# [EXERCISE DIRECTIONS]
Please write out the text on the cardiac effects of nivolumab word for word, from "- Cardiomyopathy" to "ejection fraction 1.", inclusive.

# [DOCUMENT TEXT]
===============
Cardiac Effects of Opdivo (Nivolumab)
Nivolumab can cause potentially fatal cardiac immune-related adverse events (irAEs), most notably myocarditis, which has a high mortality rate of 23% even with prompt treatment. 1
Overview of Cardiac Toxicities
Nivolumab-associated cardiac toxicities include:
Myocarditis: The most serious cardiac irAE
Other cardiac manifestations:
- Pericarditis
- Arrhythmias (ventricular and supraventricular)
- Cardiomyopathy
- Cardiac fibrosis
- Heart failure
- Cardiac arrest 1
Risk Factors
Several factors increase the risk of nivolumab-induced cardiac toxicity:
- Combination immunotherapy (nivolumab + ipilimumab) carries higher risk than monotherapy 1
- Diabetes mellitus 1
- Early treatment phase (64% of myocarditis cases occur after only 1-2 doses) 1
- Pre-existing cardiovascular disease 1
Clinical Presentation
Cardiac irAEs often present with nonspecific symptoms that can be easily overlooked:
In fatal cases, conduction abnormalities are the common mode of death, often with preserved ejection fraction 1.
===============
# [PROVIDED MATERIAL]
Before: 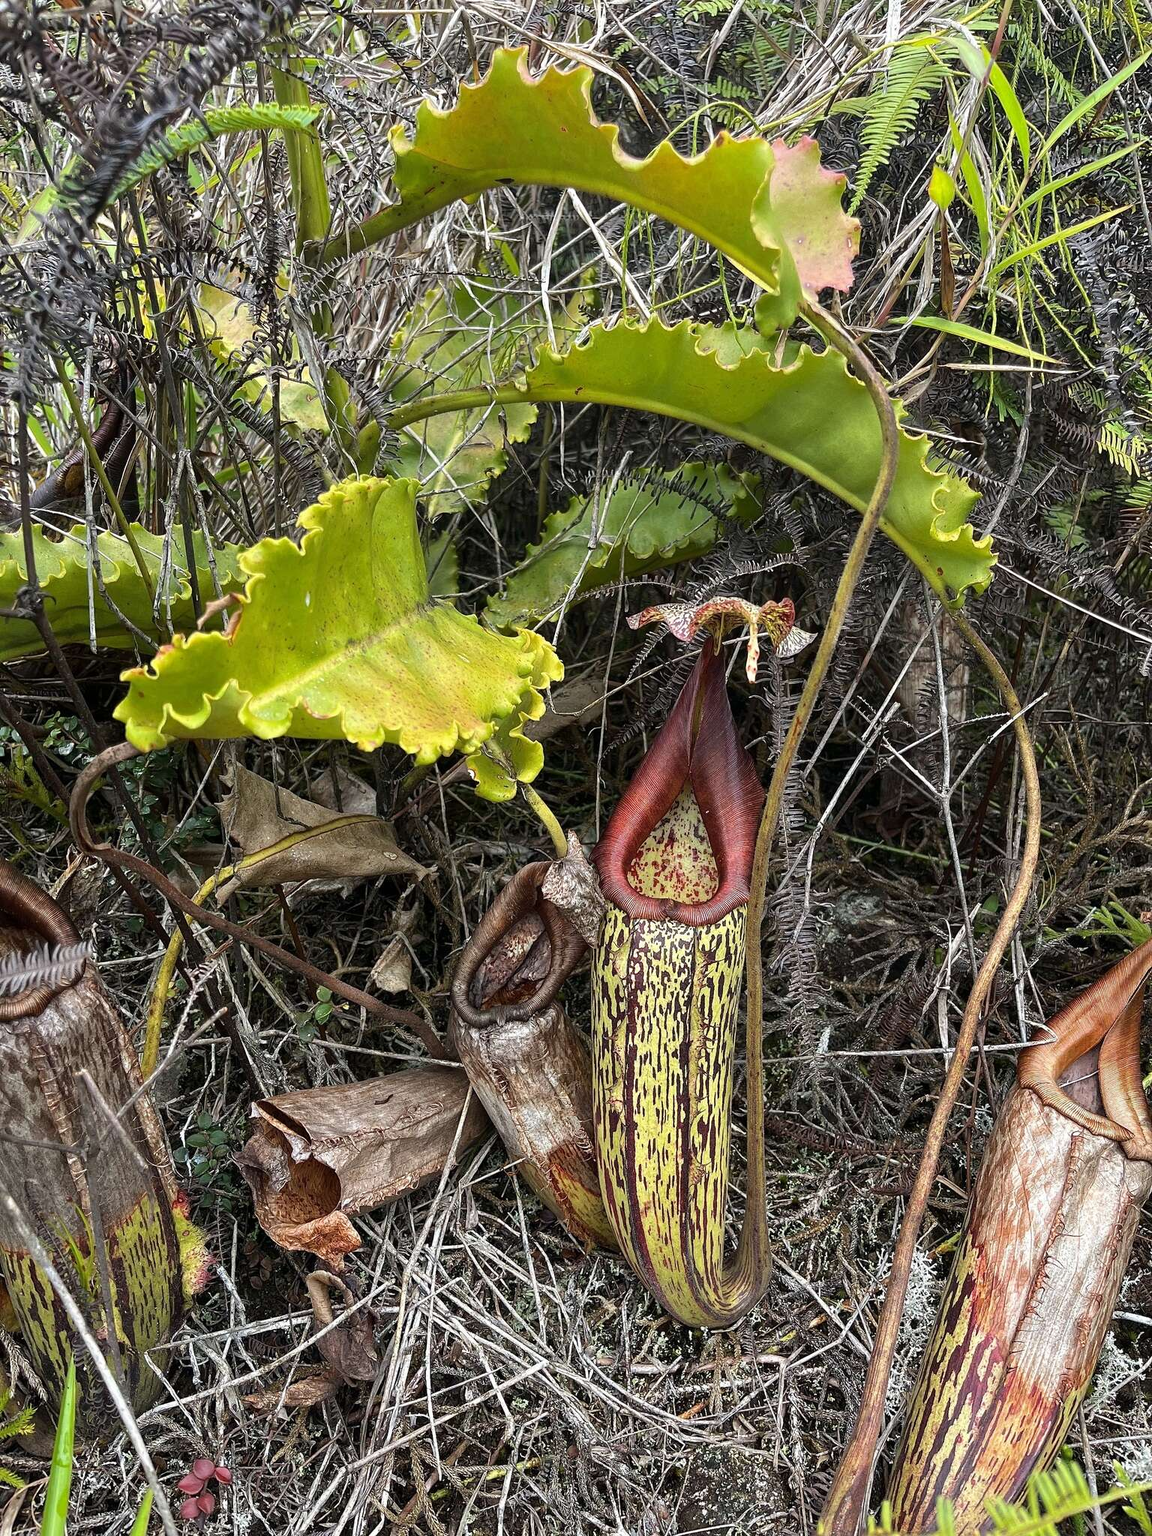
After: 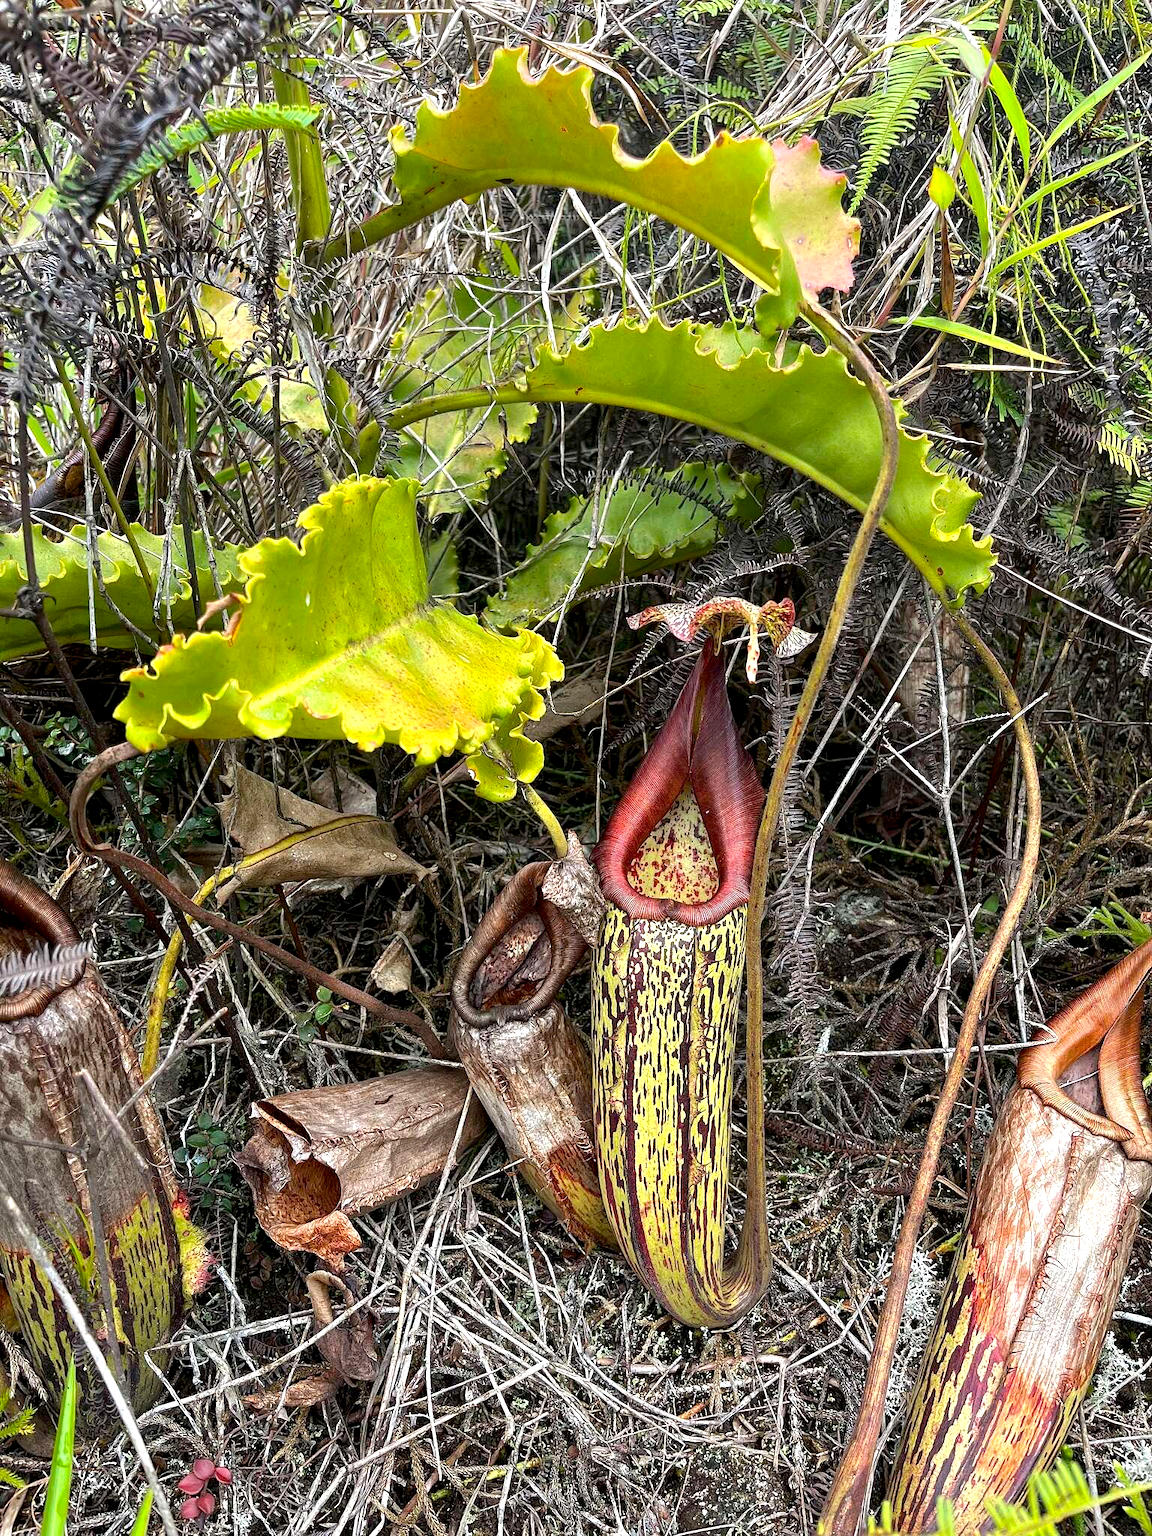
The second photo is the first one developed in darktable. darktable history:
exposure: black level correction 0.005, exposure 0.418 EV, compensate highlight preservation false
===============
# [ANSWER FOR THIS EXERCISE]
- Cardiomyopathy
- Cardiac fibrosis
- Heart failure
- Cardiac arrest 1
Risk Factors
Several factors increase the risk of nivolumab-induced cardiac toxicity:
- Combination immunotherapy (nivolumab + ipilimumab) carries higher risk than monotherapy 1
- Diabetes mellitus 1
- Early treatment phase (64% of myocarditis cases occur after only 1-2 doses) 1
- Pre-existing cardiovascular disease 1
Clinical Presentation
Cardiac irAEs often present with nonspecific symptoms that can be easily overlooked:
In fatal cases, conduction abnormalities are the common mode of death, often with preserved ejection fraction 1.